We’ve been holding Volunteer Family Guide training periodically since 2005. One of our incredible long-term facilitators, Audrey Stringer, was recently reading old journals and shares below her reflections from one of these days – companioning and guiding our family members on their journey to become Volunteer Family Guides.

three paper-thin wood shavings shaped like heartsAn excerpt from Audrey’s journal …

January 23, 2013

Over our two days together, our individual humanness was highlighted and affirmed. We are all unique, but still the same—filled with pain and sorrow. When shared pain and sorrow is expressed and released, there is movement and transformation. Rising from the ashes of grief, strength, courage and most of all, love.

Pain is so imprinted on the heart and soul – to release it is to let go. Some are unwilling to just to admit the hurt, let alone acknowledge the ritual of letting go. The metamorphosis was astounding. Everyone there came with not just a suitcase, but with extra baggage. I sensed that when they left their load was much lighter.
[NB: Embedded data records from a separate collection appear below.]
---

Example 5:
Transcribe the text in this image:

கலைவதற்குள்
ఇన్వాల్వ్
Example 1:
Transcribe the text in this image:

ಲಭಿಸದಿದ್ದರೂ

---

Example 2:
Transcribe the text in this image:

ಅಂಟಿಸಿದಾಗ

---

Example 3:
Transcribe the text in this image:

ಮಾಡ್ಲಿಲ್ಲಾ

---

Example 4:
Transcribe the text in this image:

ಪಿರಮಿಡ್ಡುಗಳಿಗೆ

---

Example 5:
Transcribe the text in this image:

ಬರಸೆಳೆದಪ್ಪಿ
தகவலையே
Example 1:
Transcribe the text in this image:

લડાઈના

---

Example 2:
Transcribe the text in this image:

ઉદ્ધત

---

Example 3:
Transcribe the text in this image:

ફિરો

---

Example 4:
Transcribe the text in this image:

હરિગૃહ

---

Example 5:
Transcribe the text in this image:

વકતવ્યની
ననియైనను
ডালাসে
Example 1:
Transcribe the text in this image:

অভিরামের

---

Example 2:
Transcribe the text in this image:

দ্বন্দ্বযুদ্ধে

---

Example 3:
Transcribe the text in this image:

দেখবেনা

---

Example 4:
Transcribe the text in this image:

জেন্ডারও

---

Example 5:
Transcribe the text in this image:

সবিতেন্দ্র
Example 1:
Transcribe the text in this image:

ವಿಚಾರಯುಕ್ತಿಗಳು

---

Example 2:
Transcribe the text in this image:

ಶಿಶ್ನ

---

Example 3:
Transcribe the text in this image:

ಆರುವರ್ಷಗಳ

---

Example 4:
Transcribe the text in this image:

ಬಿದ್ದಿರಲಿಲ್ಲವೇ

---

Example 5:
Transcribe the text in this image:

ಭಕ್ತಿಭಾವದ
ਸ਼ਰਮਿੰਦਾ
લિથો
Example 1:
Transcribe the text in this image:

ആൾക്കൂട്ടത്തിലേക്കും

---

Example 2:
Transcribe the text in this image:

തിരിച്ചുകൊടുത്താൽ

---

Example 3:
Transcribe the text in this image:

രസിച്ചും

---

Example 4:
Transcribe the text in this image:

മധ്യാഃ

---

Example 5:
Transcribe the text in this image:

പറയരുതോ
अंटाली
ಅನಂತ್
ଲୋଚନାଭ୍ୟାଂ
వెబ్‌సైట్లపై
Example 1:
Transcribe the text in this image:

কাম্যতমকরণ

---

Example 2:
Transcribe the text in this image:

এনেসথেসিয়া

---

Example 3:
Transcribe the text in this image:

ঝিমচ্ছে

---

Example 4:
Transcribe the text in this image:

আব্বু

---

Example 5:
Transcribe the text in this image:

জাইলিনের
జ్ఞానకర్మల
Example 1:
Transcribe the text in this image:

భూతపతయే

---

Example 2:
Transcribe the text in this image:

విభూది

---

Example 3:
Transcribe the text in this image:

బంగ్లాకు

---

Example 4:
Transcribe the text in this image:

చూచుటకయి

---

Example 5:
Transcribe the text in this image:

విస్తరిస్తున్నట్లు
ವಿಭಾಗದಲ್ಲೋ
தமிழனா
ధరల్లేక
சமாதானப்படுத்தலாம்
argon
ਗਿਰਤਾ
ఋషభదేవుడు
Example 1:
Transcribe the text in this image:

I glimpsed their souls: the essence of their being. Their human frailties and the sublime strength that they did not know was present. As their masks slowly dropped, their authentic selves were present, not only to me but to the others in the room. Teaching and learning are gifts, and I willingly give and receive each with grace. The camaraderie and acceptance filled the room with light and love when the masks fell one by one hitting the floor with a loud bang of relief.

On Sunday, Lake Simcoe howled and roared much like the participants in the room. By Monday, the lake was calm and less resistant to change and like the volunteers, serene.

For it is in the decision of reaching out to others in similar circumstance and loss that a deep sense of purpose and meaning will shine forth and crack open feelings of self worth, confidence, and joy. For to love hard is to grieve and mourn hard. Living life with purpose allows the reason to pick up and recreate a new you, forever changed.

I am blessed to be a part of such a wonderful organization called Threads of Life.